I had heard vaguely of Golliwogs. Dr. Seuss' writing dependeds so much on wordplay that I was not surprised when I found that a Dutch friend had never heard of him. I don't know why he would not have spread to other parts of the English-speaking world, though.
I believe I learned to read on One Fish, Two Fish, Red Fish Blue Fish.
I don't think the social media enthusiasts are idiots so much as naive. They won't stay that way forever.
Seana, the "mainstream" media may be even more guilty of boosterism than are the social-media enthusiasts. We're presumably the ones, after all, who coined and certainly gave circulation to the term "Facebook revolutionaries."
It wouldn't be only your Dutch friends that hadn't heard of Dr Seuss.
Here in Ireland we had a version of Who Wants To Be A Millionaire for a while. The opening questions, supposedly the easy ones, were frequently based on nursery rhymes. My mother, who grew up it the 20s, knew the answers instantly. I, on the other hand, being a child of the sixties, was frequently stumped. TV, and not nursery rhymes, was my babysitter.

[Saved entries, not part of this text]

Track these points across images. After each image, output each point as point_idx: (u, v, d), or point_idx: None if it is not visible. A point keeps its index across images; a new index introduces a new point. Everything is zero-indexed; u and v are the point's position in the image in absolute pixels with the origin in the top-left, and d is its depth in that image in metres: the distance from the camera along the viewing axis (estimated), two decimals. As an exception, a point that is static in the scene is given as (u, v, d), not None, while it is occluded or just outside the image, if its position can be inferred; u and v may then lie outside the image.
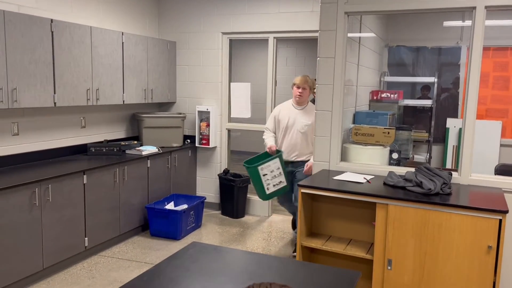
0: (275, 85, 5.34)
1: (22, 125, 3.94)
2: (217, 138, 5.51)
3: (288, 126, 4.04)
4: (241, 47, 8.89)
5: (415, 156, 5.39)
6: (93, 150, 4.53)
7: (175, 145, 5.25)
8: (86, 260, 3.98)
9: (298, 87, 3.99)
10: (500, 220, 2.50)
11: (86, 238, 3.93)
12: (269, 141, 4.09)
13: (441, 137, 5.56)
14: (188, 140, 5.55)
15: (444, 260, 2.63)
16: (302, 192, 3.03)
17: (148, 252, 4.20)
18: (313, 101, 5.72)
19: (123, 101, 4.68)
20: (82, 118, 4.59)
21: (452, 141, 5.29)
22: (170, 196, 4.99)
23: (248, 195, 5.53)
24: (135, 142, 4.95)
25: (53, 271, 3.68)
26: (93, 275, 3.68)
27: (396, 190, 2.89)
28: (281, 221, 5.39)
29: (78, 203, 3.82)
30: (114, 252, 4.19)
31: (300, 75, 4.10)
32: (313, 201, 3.29)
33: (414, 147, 5.47)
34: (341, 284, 1.86)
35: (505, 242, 2.95)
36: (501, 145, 5.03)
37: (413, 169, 3.09)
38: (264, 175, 3.79)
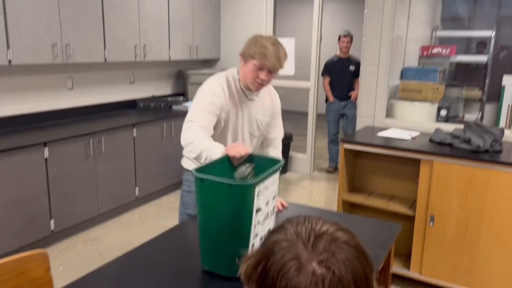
0: (320, 41, 5.23)
1: (76, 80, 4.13)
2: (261, 95, 5.51)
3: (237, 126, 2.09)
4: (285, 1, 8.68)
5: (466, 115, 5.17)
6: (142, 105, 4.69)
7: (219, 101, 5.32)
8: (136, 208, 4.24)
9: (262, 68, 1.93)
10: (553, 179, 2.40)
11: (136, 188, 4.16)
12: (217, 148, 1.81)
13: (496, 95, 5.26)
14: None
15: (490, 218, 2.59)
16: (345, 148, 3.03)
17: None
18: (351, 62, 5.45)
19: (169, 57, 4.76)
20: (131, 74, 4.74)
21: (507, 100, 5.01)
22: (215, 151, 5.12)
23: (290, 152, 5.58)
24: (181, 98, 5.07)
25: (107, 217, 3.95)
26: (144, 223, 3.92)
27: (442, 147, 2.82)
28: (323, 178, 5.43)
29: (129, 154, 4.03)
30: (163, 202, 4.42)
31: (270, 43, 1.93)
32: (356, 157, 3.28)
33: (465, 106, 5.23)
34: (382, 235, 1.89)
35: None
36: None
37: (462, 126, 2.99)
38: (257, 211, 1.46)
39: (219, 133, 2.06)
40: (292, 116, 9.61)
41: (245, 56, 1.97)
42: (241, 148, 1.74)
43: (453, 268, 2.74)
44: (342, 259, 0.71)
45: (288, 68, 5.33)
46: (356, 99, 5.30)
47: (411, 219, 2.89)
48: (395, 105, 3.55)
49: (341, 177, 3.11)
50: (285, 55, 1.99)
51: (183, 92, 5.41)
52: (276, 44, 1.95)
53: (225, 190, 1.39)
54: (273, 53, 1.91)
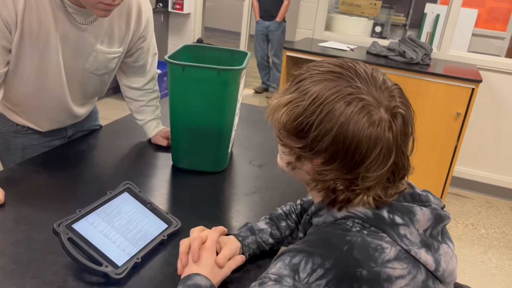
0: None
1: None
2: (192, 3, 5.23)
3: (49, 62, 1.24)
4: None
5: (390, 40, 5.43)
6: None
7: (147, 7, 4.94)
8: None
9: None
10: (473, 89, 2.67)
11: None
12: None
13: (417, 23, 5.56)
14: (161, 4, 5.24)
15: (416, 125, 2.82)
16: (287, 55, 3.04)
17: (122, 113, 4.20)
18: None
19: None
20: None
21: (427, 27, 5.33)
22: (142, 61, 4.84)
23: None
24: None
25: None
26: None
27: (378, 58, 2.96)
28: (254, 96, 5.47)
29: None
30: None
31: None
32: (295, 66, 3.31)
33: (390, 30, 5.48)
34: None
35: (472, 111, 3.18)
36: (473, 35, 5.14)
37: (396, 41, 3.14)
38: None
39: (15, 72, 1.23)
40: (223, 35, 9.30)
41: None
42: None
43: (378, 171, 3.00)
44: (404, 103, 0.73)
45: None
46: (281, 19, 5.18)
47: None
48: (335, 18, 3.59)
49: (282, 85, 3.14)
50: None
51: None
52: None
53: (213, 77, 1.27)
54: None
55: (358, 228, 0.70)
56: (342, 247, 0.67)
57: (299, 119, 0.69)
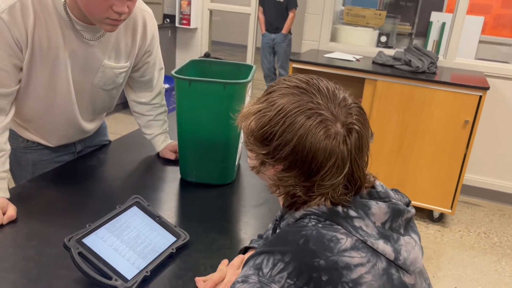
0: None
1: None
2: (198, 18, 5.30)
3: (57, 79, 1.27)
4: None
5: (396, 49, 5.43)
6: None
7: (154, 23, 5.02)
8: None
9: None
10: (480, 97, 2.65)
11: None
12: None
13: (423, 31, 5.57)
14: (168, 20, 5.32)
15: (423, 133, 2.82)
16: (293, 67, 3.06)
17: (131, 128, 4.25)
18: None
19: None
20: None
21: (433, 35, 5.33)
22: (150, 76, 4.91)
23: (228, 81, 5.52)
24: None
25: None
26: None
27: (384, 68, 2.96)
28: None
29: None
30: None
31: None
32: (301, 78, 3.33)
33: (396, 40, 5.49)
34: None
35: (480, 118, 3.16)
36: (480, 42, 5.13)
37: (402, 50, 3.15)
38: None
39: (26, 89, 1.26)
40: (230, 48, 9.38)
41: None
42: None
43: (387, 181, 2.99)
44: (360, 120, 0.77)
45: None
46: (287, 31, 5.26)
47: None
48: (340, 29, 3.61)
49: (288, 97, 3.16)
50: None
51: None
52: None
53: (219, 91, 1.30)
54: None
55: (313, 223, 0.74)
56: (298, 241, 0.71)
57: (265, 128, 0.75)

Solo: Yes, generational differences may play a part. Dr. Seuss wrote his first children's story as early as 1937, but my mother, for instance, became familiar with his work only when she began reading it to me.
He is still big here, though. People pass him along to the next generation.
I kind of left them behind after I could read but I know adults who still enjoy them for their inventiveness.
That Dr. Seuss crime meme on Twitter is evidence of his continuing vitality. I have bought copies of some of the books since I became an adult. Even if one has gone beyond the Curious Crandalls and the Hinkle-Horn Hinking Club, the drawings are treasures of crazy inventiveness.
I understand that now,but I didn't come to it intuitively.
I loved the drawings from the first. Every so often I'll see some odd architectural construction -- with stairs that lead into thin air, for example -- that will remind of a Dr. Seuss drawing. I once and such an experience in Sidi Bou Sayed, in Tunisia, where we had stopped for a refreshing cup of tea.
Regarding Dr. Seuss + Crime, did any of the Twitterers mention that Theodor Geisel (Dr. Seuss) and Raymond Chandler were neighbors in La Jolla, CA? Among other adventures, the two were involved in rescuing and caring for a cat that had gotten its foot caught in a trap (The Cat in the Trap?). Seuss’ The Sneetches was a sly dig at his and Chandler’s snobbish fellow La Jollans, the same ones parodied by Chandler in one of his letters in which he relates his attendance at the La Jolla Women’s Club to hear the (fictional) lecture, "The American Home, and How to Avoid It."
While working as an au pair in England in the late 1970s, I sent home for some Dr. Seuss books (they were unavailable in the UK at the time) and my young charges would squeal with glee whenever I read one of them. Green Eggs and Ham was a particular favorite, and the 5-yr-old knew it by heart.
What great additional information for this post, Elizabeth!
As Solo has made clear, Seuss did not manage to cross the Atlantic. I really wonder why--there is nothing particularly American about their content, I'd think.
Nobody made that connection, including me. I'll have to go back and reread some Dr. Seuss in light of this new knowledge.
Hmm, Chandler best-known novel is The BigSleep, and my favorite Seuss book was Dr. Seuss's Sleep Book. Coincidence? You decide.
Hmm, and I wonder if some local girl could have inspired both Sally in The Cat in the Hat, and Carmen Sternwood.
Just think of what they might have done had they decided to write Dr. Seuss's and Raymond Chandler's Big Sleep Book:
"The news just came in from the town of L.A.
Of a sleazy pornographer -- possibly gay ..."
Well... The Big Sleep and Carmen Sternwood predate the Chandlers' permanent move to La Jolla in 1946, although they had visited the town before, so to be strictly historical any Seuss/Chandler comparisons are more likely to be found in The Little Sister, The Long Goodbye and, definitely, in Playback. But I know that pesky details like that won't hold you back, Peter!
I think my favorite Seuss book (in my present decade) is You're Only Old Once. Along with Did I Ever Tell You How Lucky You Are?
In that case, perhaps Chandler based Terry Lennox on Thing 1 and Thing 2.